*Work instruction*. Across the listing below, count the lines with "stosowanie" in them. Write nothing but the number.

******

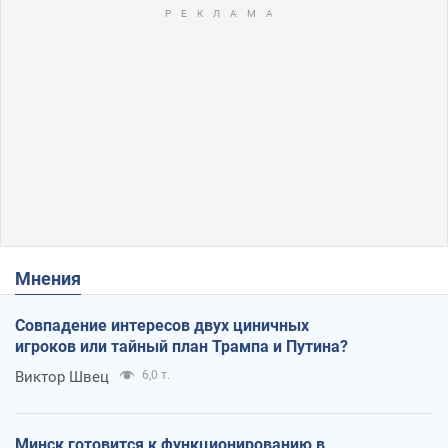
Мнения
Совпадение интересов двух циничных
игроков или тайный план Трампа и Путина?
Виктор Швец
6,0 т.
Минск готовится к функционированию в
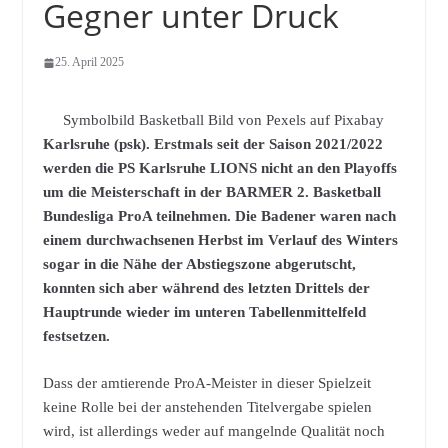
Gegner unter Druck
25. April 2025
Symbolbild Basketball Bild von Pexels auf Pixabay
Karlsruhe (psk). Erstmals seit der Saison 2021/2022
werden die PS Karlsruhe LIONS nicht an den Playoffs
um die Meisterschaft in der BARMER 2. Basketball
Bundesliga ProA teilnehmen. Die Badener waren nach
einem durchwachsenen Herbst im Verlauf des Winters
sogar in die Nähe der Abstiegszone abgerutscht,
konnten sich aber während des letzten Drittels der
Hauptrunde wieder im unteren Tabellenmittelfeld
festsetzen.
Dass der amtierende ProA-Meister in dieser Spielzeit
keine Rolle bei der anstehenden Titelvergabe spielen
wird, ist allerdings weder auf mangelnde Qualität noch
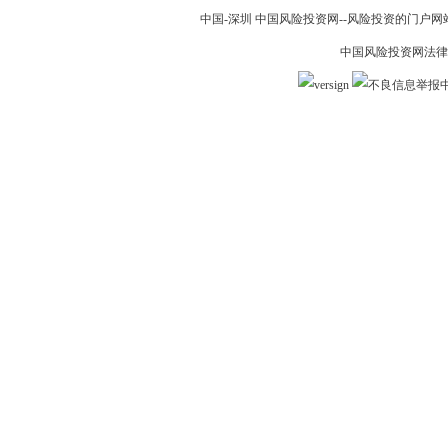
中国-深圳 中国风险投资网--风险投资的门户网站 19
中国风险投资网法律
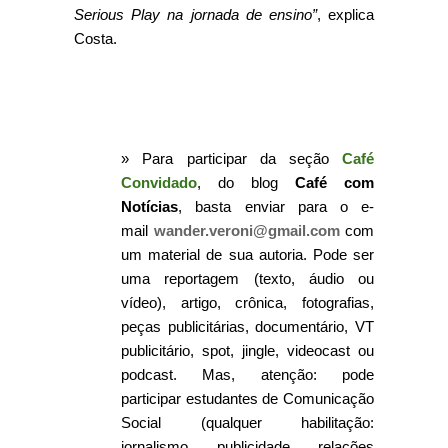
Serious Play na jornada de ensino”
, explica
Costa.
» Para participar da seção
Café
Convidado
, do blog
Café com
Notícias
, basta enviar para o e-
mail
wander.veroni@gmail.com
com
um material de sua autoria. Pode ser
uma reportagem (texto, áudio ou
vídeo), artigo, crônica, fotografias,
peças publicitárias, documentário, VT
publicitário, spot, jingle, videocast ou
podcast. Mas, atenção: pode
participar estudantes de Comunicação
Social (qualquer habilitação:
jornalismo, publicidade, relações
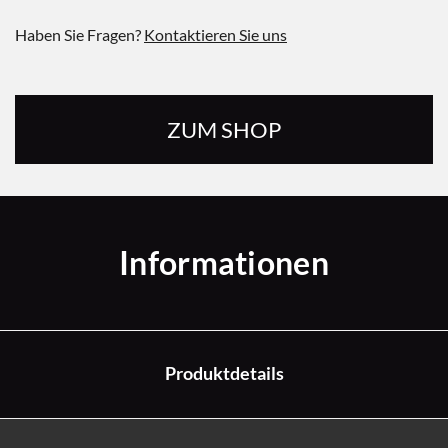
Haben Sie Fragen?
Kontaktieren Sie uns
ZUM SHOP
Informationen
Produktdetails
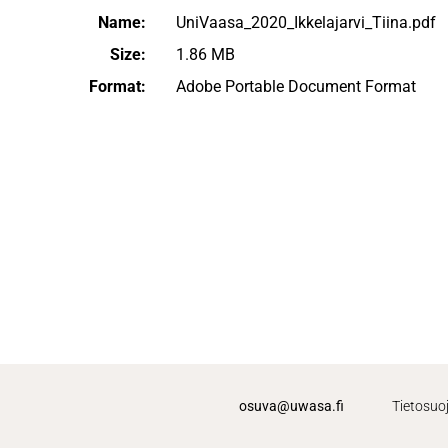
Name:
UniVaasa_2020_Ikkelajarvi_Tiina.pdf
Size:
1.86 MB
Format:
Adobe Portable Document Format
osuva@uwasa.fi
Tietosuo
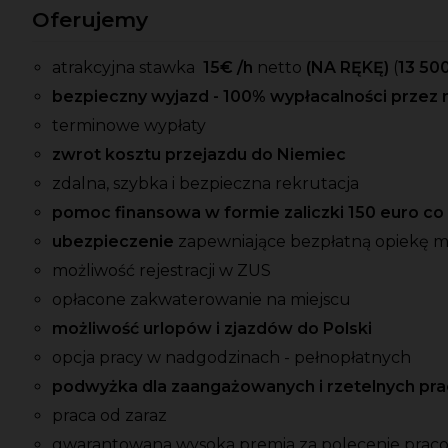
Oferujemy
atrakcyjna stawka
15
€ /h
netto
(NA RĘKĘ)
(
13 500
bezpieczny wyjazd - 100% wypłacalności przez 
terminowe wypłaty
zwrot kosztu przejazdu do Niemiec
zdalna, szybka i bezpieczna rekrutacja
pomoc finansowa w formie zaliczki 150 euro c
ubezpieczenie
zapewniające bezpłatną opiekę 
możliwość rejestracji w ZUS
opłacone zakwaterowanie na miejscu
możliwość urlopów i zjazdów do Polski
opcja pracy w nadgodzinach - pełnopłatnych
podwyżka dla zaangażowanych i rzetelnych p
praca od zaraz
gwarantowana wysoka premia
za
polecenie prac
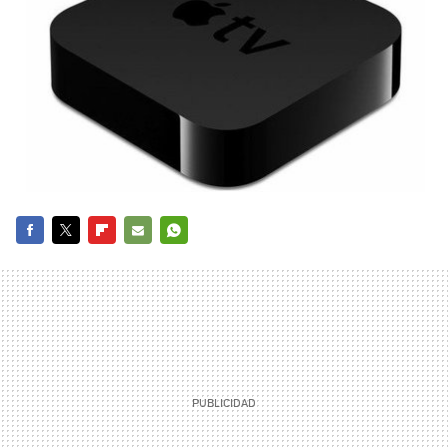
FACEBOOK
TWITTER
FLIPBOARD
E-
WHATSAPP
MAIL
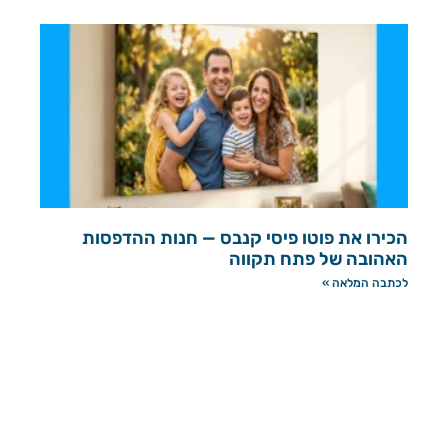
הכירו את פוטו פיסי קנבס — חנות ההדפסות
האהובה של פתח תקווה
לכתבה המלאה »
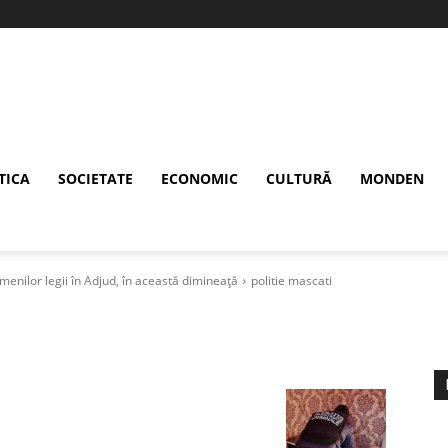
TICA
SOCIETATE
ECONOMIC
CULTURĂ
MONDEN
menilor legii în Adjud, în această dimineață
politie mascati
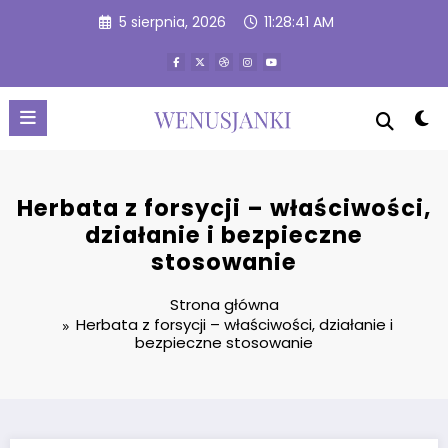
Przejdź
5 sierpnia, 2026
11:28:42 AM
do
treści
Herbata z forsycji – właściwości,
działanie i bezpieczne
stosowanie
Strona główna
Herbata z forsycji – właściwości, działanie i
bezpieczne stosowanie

******

*Output of the task*. 2